The Trust acquired PRUH in October 2013 after the formal dissolution of South London Healthcare NHS Trust.
However, a Care Quality Commission (CQC) inspection at the Hospital identified historical problems with the availability of medical records, which led to repeat cancellations of outpatient appointments.
King’s College Trust then turned to specialist systems and business process services provider Civica to help it implement a digital care records system that would not only move it towards its paperless NHS goals, but also greatly improve patient care in the process.
Civica will be providing the Trust with its WinDIP electronic document management (EDM) solution alongside a third party scanning solution with the aim of building upon and existing and highly function electronic patient record (EPR) solution.
King’s College NHS hopes this will allow clinicians to obtain patient information from one central location, as well as assisting its vision of integrated health and social care.
The solution is expected to save the Trust around £700,000 over the next two years and equip it with the facilities it needs to become paper light.

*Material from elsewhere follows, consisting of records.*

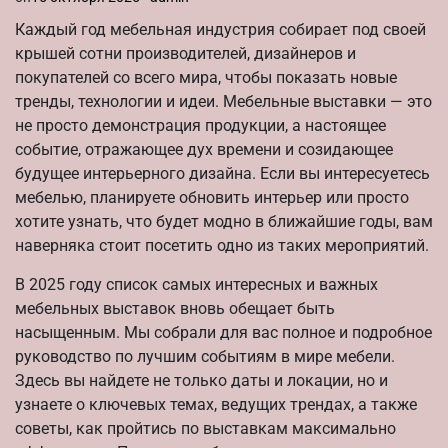
Каждый год мебельная индустрия собирает под своей
крышей сотни производителей, дизайнеров и
покупателей со всего мира, чтобы показать новые
тренды, технологии и идеи. Мебельные выставки — это
не просто демонстрация продукции, а настоящее
событие, отражающее дух времени и созидающее
будущее интерьерного дизайна. Если вы интересуетесь
мебелью, планируете обновить интерьер или просто
хотите узнать, что будет модно в ближайшие годы, вам
наверняка стоит посетить одно из таких мероприятий.
В 2025 году список самых интересных и важных
мебельных выставок вновь обещает быть
насыщенным. Мы собрали для вас полное и подробное
руководство по лучшим событиям в мире мебели.
Здесь вы найдете не только даты и локации, но и
узнаете о ключевых темах, ведущих трендах, а также
советы, как пройтись по выставкам максимально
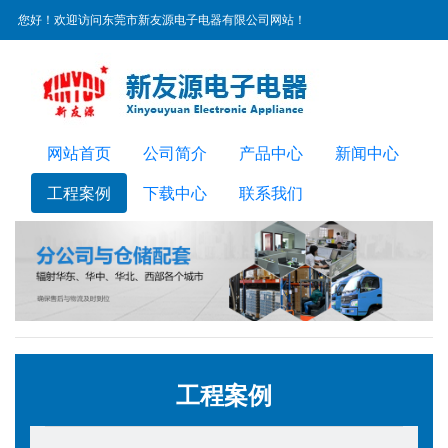
您好！欢迎访问东莞市新友源电子电器有限公司网站！
服务热线：
0769-22300072
网站首页
公司简介
产品中心
新闻中心
工程案例
下载中心
联系我们
工程案例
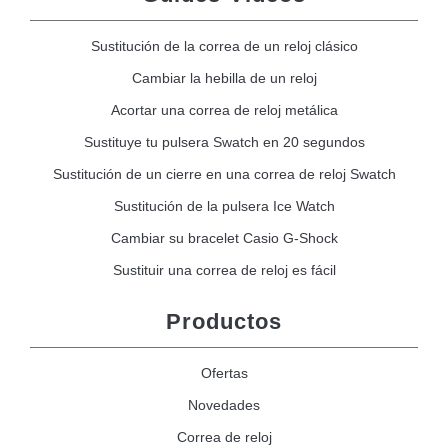
Sustitución de la correa de un reloj clásico
Cambiar la hebilla de un reloj
Acortar una correa de reloj metálica
Sustituye tu pulsera Swatch en 20 segundos
Sustitución de un cierre en una correa de reloj Swatch
Sustitución de la pulsera Ice Watch
Cambiar su bracelet Casio G-Shock
Sustituir una correa de reloj es fácil
Productos
Ofertas
Novedades
Correa de reloj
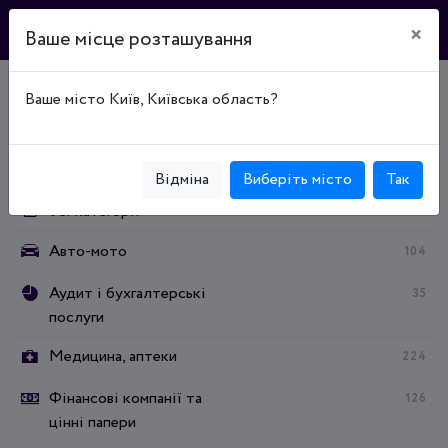
×
Ваше місце розташування
Ваше місто Київ, Київська область?
Головна
Каталог підприємств
Відпочинок та розваги
Категорії:
Відміна
Виберіть місто
Так
Усі категорії
Авто-мото
104
Аудит і бухгалтерські
35
послуги
Медицина, аптеки
224
Фінансові компанії та
126
цінні папери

The Trust is also using the Civica EDM solution to complete its digital transformation as it still stores a number of historical paper documents.
It aims to bring PRUH up to speed and then begin processing historical documents through WinDIP which will fully integrated with the EPR system, alongside the hospitals’ A&E Symphony system and other key clinical systems.
“The new enlarged organisation is focused on providing first rate care for patients, new and exciting opportunities for staff and a strong operational and financial position to continually improve services,” claimed director of ICT at the King’s College Trust Colin Sweeney.
“This programme furthers these aims. From the patient record point of view, navigating an easy-to-use system is far more preferable to physically tracking down and collecting paper files.
“The Civica technology will deliver significant savings from a time perspective but it also has far-reaching consequences for patient care. After all, consider the challenge of treating people properly if you can’t find their notes,” he added.
The new systems have already been piloted in the dental and ophthalmology departments in the Sidcup-based Queen Mary’s Hospital and they will be gradually rolled out across the whole organisation by February 2016.
When the programme is fully deployed, all patient records will be held within the WinDIP platform and become available with the push of a button.